I've found a couple of similar questions to mine however they're either too confusing or the answers do not fit my requirement so please accept my apologies if this seems like it's already been answered.



I have 2 data centres with different ip address ranges.


I have a gtm (v10) configured at each site which sync up with each other.


I have a web site configured (clones at each site) - the gtm dns has an ip address for each range configured for my web site.



My problem... if one of the developers take one of the sites offline (for maintenance) then the client browsers that were connected to downed site are affected in that they experience a blank screen on their next click.


Refreshing (i.e. pressing F5) the browser doesn't work. However closing the browser and opening it again does seem to resolve the problem, or if you wait a while (5 mins +) the site will return. Far from ideal for our customers. I understand this is a dns / local cache issue.
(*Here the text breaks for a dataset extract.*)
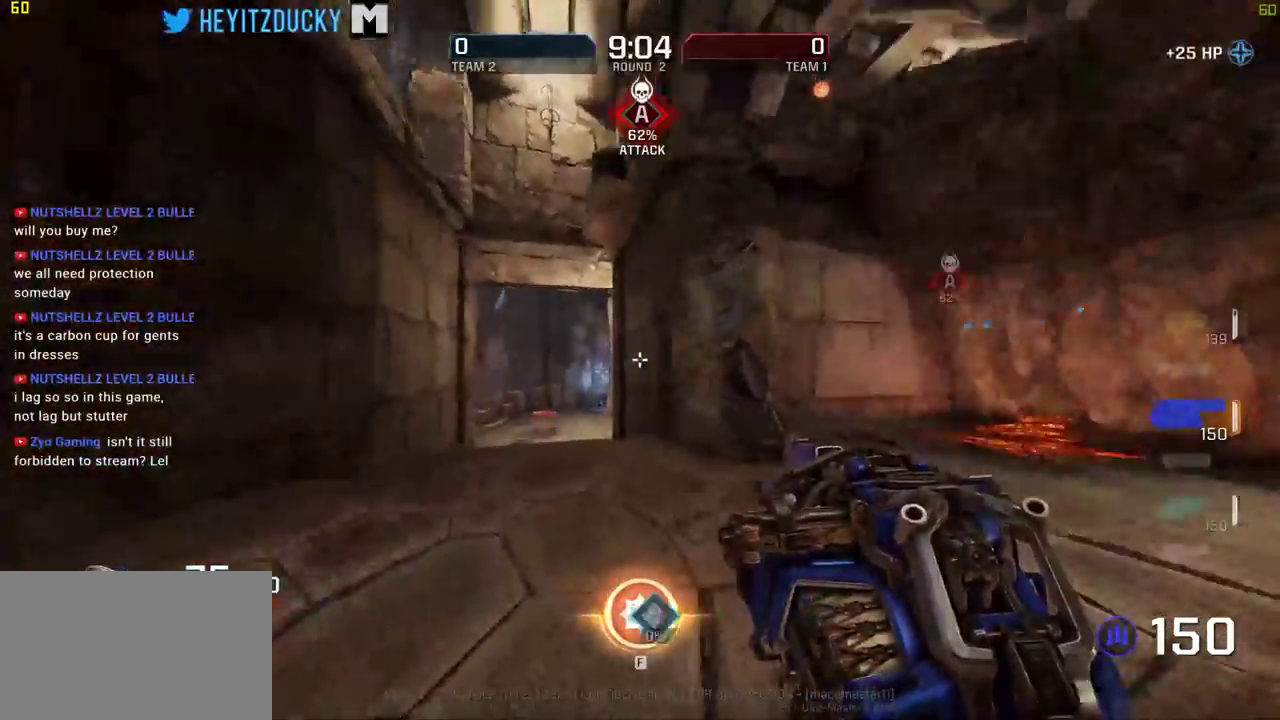
{"keys": ["w"], "mouse": [], "events": [[250, "a", "up"]]}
This seems like a standard / minimum requirement for most of us I would imagine, and I'm sure others have experienced this issue too.



Do I have to live with this situation or is there anything I can do to resolve or minimise the impact on our customer's experience when browsing our site?



It might also be worth mentioning that our web site config is using persistence seen as the customer session will add items to their basket. Some of our site will be serverd via https too.



Any help or guidance would be greatly appreciated.



Many thanks,






3 Replies

  • George_Watkins_'s avatar
    Historic F5 Account
    Hi f5gtm,



    The default TTL for a WideIP is 30 seconds. If a browser or local DNS cache is holding the record longer than that then it is breaking standard by not honoring the A record's TTL. I would recommend talking to your developers and asking for a 30 minute window to failover the WideIP. You can monitor your LTMs statistics until traffic subsides, then they can proceed with their work. Site-specific session data always presents a challenge. A shared session database is the best way I know of to track shopping carts. I've seen it done site-to-site with an MySQL NDB cluster and it works well. Hope this helps clarify,



  • Hi George,



    Thanks for the reply. I have more info and would like you to clarify a point if possible?



    You mentioned getting the developers to wait 30 minutes for the failover to happen. Could you confirm how you would do the failover? You see we are doing this by disabling the pool member on the gtm however the number of connections never seem to go down - well only by a small amount. We've even left it on over the weekend and the connections seem to still exist after a long period of time.



    The other part of this project is to do with Internet Explorer. It seems IE has it's own internal dns cache. When we perform a failover (by manually stopping the web service on the web server) our test systems using Firefox and Chrome pretty much continue without any problems - you might have to press F5 once or twice. However with IE the only way we can get our session to continue (i.e. so we can carry on browsing the site) is to close the browser down and start a fresh instance. We don't require any session data to be carried over with the failover, we just need the browser to be able to continue browsing the site thereby not inconveniencing the customer.



    Hopefully that makes sense. All we want these boxes to do is failover without causing any disruption. It seems we're unable to do this. I hope this is due to a lack of understanding on our behalf and not the 'features' of F5 and Microsoft products.